■ **WHAT IS NEEDED**:
In the material below, how many lines contain "round"? Answer with the number alone.

○ ○ ○

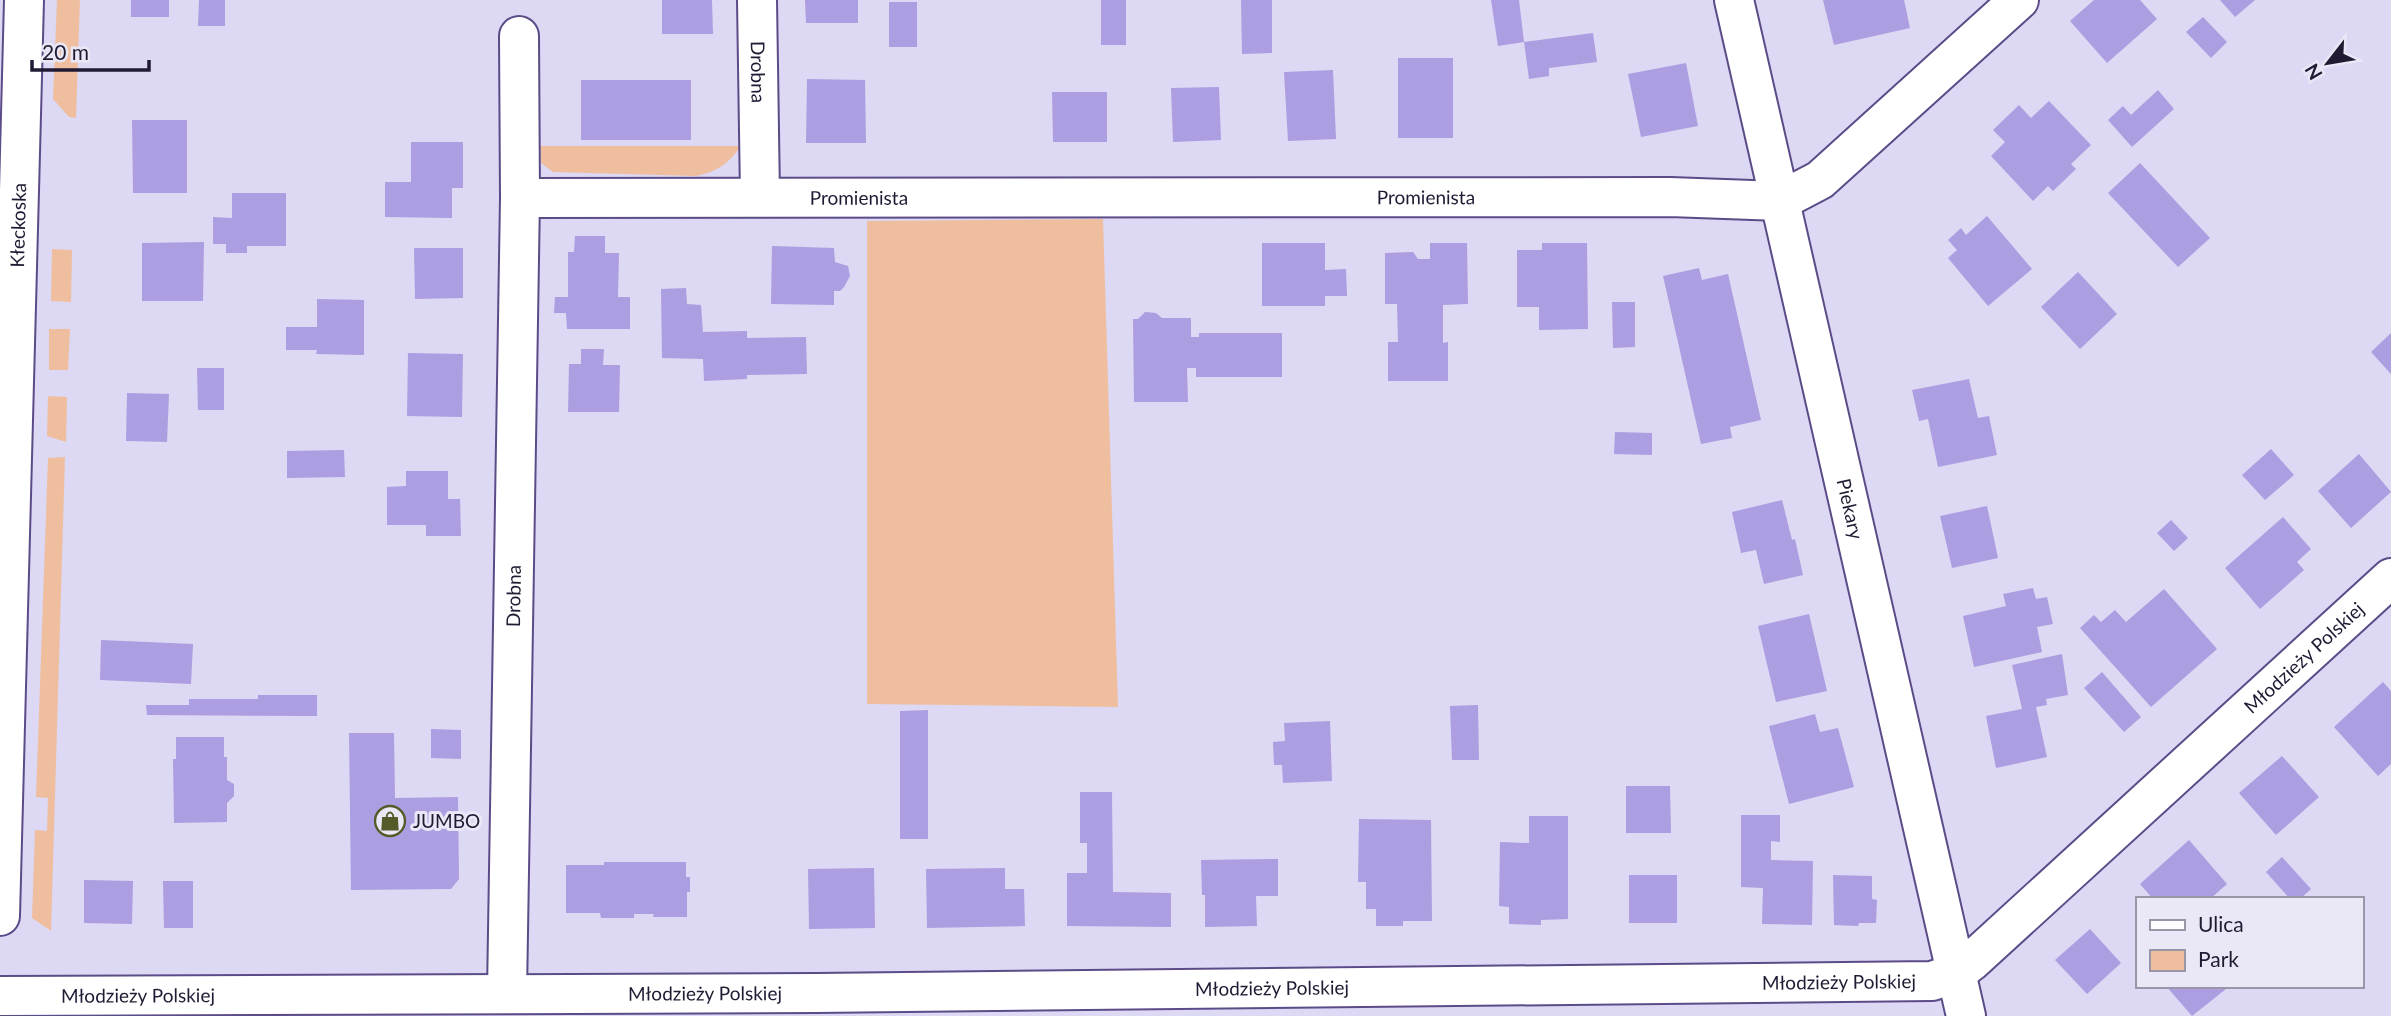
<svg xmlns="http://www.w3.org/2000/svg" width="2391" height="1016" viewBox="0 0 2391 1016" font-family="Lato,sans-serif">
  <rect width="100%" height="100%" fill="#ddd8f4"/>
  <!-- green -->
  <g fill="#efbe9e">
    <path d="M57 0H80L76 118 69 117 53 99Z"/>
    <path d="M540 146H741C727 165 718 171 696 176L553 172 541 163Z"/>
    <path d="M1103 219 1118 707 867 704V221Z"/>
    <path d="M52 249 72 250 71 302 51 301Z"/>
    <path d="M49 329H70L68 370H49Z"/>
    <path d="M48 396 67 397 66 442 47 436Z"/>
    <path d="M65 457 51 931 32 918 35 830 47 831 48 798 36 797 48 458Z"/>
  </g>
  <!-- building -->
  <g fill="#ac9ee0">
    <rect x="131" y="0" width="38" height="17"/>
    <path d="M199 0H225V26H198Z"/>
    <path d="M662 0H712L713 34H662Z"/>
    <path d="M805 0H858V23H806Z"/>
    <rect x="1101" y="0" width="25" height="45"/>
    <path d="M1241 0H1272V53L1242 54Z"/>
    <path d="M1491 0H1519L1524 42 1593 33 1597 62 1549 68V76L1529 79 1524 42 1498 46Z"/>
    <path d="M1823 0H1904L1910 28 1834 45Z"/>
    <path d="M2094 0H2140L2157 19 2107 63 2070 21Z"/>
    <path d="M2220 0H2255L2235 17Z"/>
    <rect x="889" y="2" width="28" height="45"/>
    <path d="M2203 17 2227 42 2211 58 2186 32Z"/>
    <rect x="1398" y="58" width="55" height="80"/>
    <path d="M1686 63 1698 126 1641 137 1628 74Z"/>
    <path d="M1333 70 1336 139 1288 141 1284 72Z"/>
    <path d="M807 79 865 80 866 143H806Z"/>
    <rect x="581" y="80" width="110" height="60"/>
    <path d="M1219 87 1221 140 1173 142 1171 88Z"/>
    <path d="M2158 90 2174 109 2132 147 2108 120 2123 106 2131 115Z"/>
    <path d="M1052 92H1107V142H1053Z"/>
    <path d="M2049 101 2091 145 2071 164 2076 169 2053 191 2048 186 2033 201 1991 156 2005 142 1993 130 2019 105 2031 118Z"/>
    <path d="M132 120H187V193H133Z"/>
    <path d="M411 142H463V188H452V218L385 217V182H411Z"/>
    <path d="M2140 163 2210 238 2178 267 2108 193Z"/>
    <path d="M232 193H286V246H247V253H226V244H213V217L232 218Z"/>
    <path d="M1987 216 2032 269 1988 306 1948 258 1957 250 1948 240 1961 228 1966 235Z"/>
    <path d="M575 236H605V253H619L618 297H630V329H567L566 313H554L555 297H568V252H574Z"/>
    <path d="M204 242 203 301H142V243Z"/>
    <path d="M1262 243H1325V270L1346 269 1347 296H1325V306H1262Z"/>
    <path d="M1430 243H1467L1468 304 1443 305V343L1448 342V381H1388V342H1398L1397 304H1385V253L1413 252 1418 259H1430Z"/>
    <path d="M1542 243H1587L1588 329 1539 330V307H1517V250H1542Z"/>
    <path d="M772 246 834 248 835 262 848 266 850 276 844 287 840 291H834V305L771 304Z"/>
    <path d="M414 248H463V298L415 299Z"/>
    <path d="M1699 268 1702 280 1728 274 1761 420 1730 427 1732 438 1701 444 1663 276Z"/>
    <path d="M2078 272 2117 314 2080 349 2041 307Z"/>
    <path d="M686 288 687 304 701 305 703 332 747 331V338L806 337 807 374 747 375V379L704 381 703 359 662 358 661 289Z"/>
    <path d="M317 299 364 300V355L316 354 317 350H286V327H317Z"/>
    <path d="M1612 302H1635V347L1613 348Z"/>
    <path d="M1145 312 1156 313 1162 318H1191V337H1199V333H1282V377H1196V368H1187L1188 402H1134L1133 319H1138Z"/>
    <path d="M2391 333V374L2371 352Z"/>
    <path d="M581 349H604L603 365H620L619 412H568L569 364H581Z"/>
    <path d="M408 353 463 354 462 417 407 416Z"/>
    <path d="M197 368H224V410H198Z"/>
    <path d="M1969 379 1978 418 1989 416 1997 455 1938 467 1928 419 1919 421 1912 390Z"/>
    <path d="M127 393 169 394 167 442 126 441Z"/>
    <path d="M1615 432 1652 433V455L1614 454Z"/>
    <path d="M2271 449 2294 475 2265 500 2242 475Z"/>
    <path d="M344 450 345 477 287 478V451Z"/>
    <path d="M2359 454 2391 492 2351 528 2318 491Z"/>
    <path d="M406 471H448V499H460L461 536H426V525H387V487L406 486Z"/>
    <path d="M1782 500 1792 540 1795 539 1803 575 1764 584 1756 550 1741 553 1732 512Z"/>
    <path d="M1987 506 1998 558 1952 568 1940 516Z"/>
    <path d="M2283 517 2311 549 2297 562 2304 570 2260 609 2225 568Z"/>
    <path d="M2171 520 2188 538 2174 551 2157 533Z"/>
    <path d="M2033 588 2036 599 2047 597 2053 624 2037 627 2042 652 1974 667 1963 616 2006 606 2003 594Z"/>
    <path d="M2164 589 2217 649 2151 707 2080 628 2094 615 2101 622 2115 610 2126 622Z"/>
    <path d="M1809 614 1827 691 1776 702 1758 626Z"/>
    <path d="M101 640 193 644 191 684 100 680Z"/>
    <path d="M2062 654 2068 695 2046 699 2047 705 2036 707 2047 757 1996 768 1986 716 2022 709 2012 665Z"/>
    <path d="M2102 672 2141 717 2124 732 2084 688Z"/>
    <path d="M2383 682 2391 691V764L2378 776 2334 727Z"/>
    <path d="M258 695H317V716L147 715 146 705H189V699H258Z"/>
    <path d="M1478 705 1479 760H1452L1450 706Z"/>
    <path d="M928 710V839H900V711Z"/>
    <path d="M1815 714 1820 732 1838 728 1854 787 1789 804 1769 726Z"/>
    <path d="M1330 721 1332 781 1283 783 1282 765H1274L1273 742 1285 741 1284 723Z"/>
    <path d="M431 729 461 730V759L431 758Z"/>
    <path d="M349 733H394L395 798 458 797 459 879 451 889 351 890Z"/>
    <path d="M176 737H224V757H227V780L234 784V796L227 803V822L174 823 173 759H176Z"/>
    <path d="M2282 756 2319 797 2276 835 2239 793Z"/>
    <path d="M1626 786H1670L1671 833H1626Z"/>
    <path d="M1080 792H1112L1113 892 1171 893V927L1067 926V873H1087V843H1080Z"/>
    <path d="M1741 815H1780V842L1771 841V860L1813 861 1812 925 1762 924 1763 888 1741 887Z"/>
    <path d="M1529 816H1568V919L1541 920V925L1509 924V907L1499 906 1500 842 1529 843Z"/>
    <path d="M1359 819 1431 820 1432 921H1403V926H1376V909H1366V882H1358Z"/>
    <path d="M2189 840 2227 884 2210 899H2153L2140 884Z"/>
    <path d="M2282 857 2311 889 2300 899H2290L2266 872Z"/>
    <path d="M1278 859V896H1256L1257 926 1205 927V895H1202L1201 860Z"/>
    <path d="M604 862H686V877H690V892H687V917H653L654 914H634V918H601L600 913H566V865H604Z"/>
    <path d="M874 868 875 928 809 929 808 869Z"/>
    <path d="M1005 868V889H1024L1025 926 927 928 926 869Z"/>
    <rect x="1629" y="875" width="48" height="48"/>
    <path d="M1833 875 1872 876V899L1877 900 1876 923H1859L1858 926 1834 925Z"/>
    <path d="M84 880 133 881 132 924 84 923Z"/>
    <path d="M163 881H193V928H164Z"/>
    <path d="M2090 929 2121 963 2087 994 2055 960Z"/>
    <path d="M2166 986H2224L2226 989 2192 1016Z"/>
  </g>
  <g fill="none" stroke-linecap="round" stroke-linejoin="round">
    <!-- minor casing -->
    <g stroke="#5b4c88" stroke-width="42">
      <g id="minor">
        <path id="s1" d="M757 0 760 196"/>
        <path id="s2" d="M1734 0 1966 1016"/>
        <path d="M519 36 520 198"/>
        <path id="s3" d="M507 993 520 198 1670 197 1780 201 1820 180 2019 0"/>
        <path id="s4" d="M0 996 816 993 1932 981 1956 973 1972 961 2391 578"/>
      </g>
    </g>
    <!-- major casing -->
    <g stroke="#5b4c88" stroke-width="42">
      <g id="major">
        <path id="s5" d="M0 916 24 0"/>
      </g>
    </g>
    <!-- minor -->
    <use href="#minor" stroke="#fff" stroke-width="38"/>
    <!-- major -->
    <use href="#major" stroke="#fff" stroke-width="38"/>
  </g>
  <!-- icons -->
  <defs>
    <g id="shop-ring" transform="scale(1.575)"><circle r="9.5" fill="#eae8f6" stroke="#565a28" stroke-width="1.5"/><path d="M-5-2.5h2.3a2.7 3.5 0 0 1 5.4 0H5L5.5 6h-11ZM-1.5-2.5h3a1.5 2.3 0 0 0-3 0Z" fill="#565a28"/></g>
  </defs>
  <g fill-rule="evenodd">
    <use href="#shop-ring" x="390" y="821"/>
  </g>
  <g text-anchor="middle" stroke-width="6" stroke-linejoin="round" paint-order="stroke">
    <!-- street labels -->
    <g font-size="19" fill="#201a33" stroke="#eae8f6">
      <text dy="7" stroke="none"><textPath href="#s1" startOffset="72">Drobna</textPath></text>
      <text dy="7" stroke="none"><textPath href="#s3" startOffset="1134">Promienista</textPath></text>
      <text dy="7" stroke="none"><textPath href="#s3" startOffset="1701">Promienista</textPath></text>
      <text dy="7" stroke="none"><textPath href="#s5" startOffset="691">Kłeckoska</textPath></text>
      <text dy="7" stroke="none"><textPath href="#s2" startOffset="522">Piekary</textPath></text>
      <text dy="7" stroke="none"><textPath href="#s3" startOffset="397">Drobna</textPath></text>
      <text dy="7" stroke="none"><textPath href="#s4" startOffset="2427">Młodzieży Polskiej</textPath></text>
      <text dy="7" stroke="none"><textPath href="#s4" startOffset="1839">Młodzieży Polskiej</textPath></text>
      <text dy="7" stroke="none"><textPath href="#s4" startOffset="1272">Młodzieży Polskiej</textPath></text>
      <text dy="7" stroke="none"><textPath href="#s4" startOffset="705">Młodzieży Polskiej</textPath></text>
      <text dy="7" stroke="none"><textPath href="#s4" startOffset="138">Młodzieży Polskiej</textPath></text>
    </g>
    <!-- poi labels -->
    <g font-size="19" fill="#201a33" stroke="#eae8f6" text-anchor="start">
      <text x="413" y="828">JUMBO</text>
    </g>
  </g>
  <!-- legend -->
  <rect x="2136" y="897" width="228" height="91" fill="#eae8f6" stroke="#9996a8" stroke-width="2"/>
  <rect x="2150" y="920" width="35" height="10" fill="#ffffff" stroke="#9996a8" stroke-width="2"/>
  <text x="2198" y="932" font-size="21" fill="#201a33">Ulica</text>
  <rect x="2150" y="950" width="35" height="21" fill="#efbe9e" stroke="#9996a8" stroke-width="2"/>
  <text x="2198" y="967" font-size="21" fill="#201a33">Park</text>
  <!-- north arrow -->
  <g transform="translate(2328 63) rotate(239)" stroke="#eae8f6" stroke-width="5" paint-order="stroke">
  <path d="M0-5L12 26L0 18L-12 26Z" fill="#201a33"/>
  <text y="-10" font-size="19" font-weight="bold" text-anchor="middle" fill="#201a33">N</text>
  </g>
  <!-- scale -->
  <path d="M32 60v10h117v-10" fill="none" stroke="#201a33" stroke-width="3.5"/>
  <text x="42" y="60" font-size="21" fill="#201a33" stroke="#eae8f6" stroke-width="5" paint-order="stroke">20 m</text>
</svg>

○ ○ ○

■ **SOLUTION FOR THIS PROBLEM**:
2